SOURCE DATA —
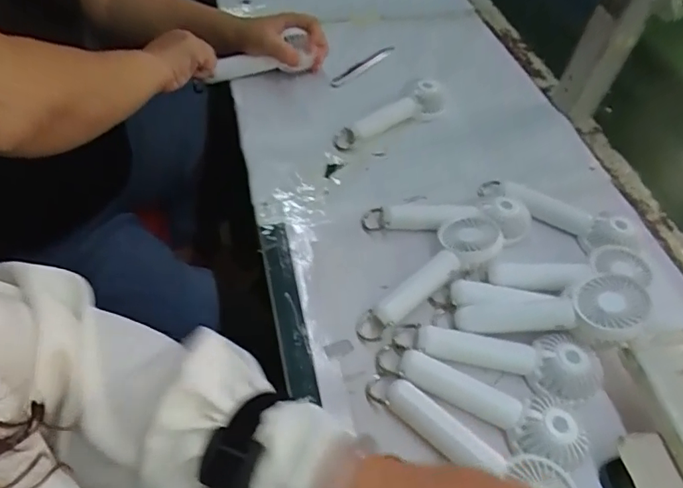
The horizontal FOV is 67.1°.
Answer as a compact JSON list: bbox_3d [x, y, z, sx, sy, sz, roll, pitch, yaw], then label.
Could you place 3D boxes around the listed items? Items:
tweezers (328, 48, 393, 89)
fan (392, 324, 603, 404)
[{"bbox_3d":[0.033,-0.246,0.704,0.015,0.014,0.140,35,59,15],"label":"tweezers"},{"bbox_3d":[0.127,0.092,0.420,0.162,0.028,0.047,10,55,-1],"label":"fan"}]

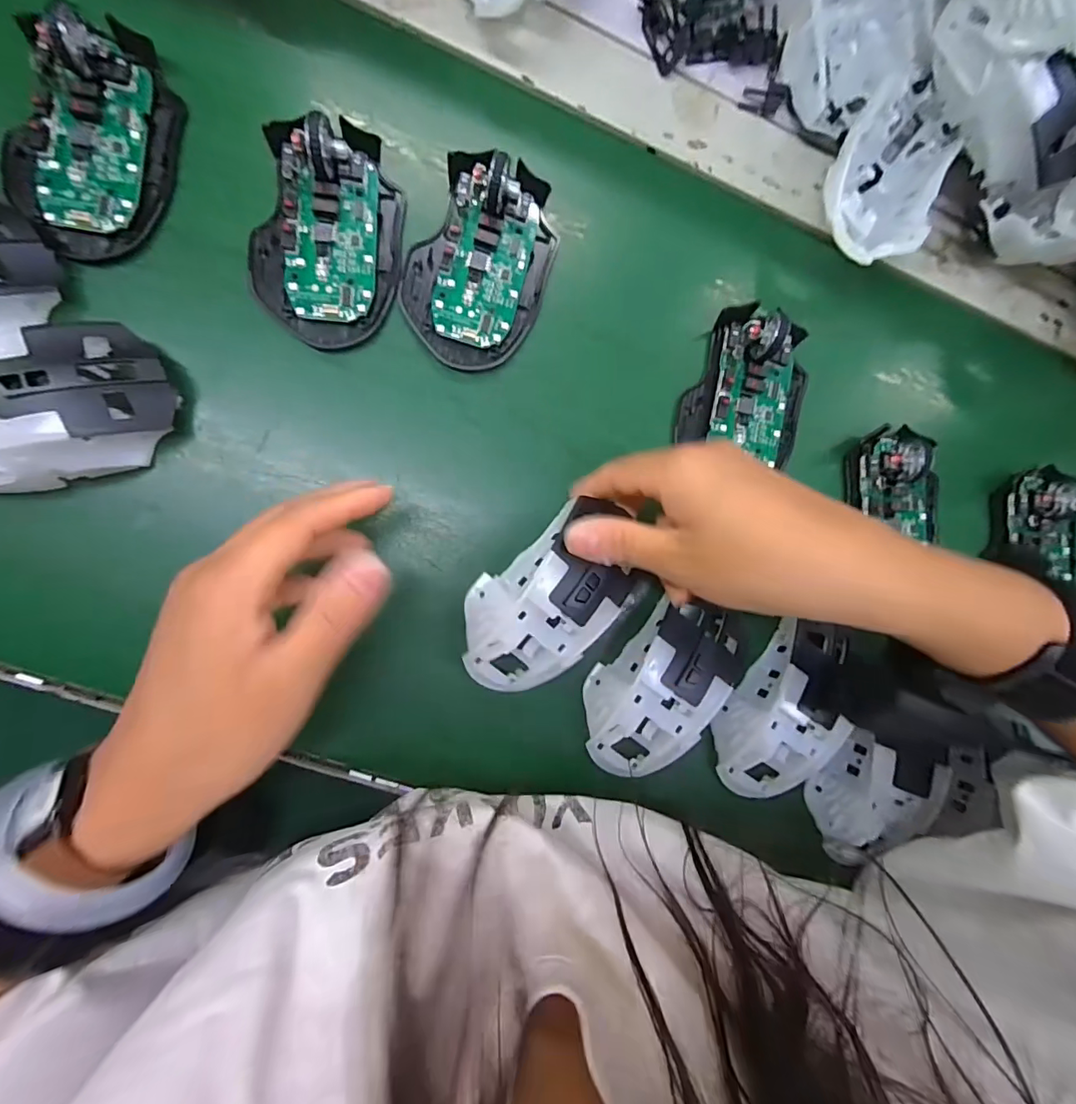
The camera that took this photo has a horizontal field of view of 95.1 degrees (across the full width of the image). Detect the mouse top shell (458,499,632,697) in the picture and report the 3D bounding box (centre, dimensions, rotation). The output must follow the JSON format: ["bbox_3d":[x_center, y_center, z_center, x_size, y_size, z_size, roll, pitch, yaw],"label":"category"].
[{"bbox_3d":[0.008,0.024,0.250,0.108,0.035,0.062,-40,94,-9],"label":"mouse top shell"}]

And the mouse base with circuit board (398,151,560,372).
[{"bbox_3d":[-0.029,-0.159,0.263,0.072,0.027,0.110,20,87,-9],"label":"mouse base with circuit board"}]

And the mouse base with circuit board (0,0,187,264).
[{"bbox_3d":[-0.217,-0.203,0.234,0.069,0.024,0.111,15,88,-9],"label":"mouse base with circuit board"}]

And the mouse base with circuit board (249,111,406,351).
[{"bbox_3d":[-0.108,-0.166,0.250,0.072,0.026,0.110,5,90,-9],"label":"mouse base with circuit board"}]

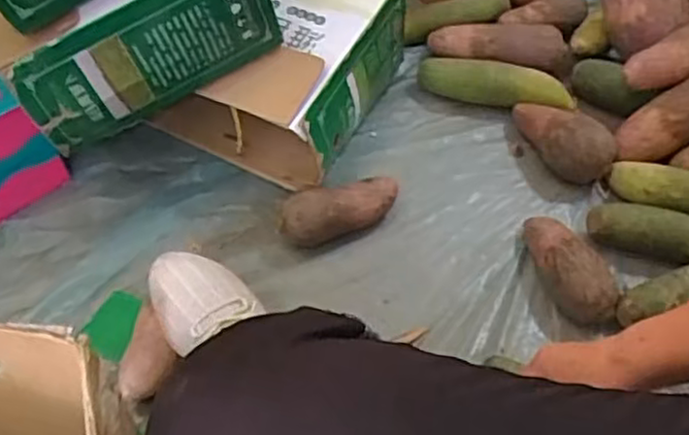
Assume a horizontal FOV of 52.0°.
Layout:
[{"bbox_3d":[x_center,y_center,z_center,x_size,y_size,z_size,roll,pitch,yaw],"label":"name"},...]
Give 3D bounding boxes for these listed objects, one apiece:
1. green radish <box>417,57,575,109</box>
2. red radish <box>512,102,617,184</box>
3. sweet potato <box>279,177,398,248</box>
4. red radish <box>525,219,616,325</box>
[{"bbox_3d":[0.200,-0.178,0.938,0.202,0.044,0.044,14,56,9],"label":"green radish"},{"bbox_3d":[0.265,-0.100,0.871,0.063,0.063,0.143,-38,63,-24],"label":"red radish"},{"bbox_3d":[-0.004,-0.010,0.809,0.142,0.053,0.066,-13,56,-10],"label":"sweet potato"},{"bbox_3d":[0.238,0.051,0.768,0.059,0.059,0.142,-21,58,-15],"label":"red radish"}]

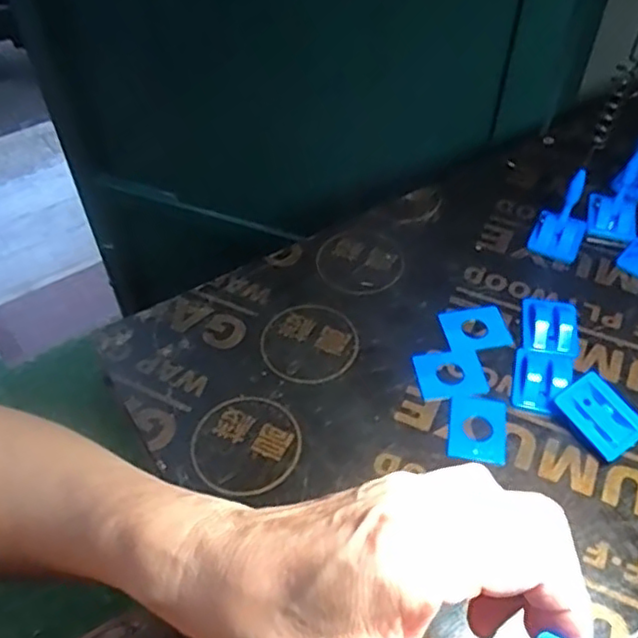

BRIEF — Each line that includes "boxes" counts once; state how many such lines the listing has, with no other words.

ANSWER FOR THE TASK — 2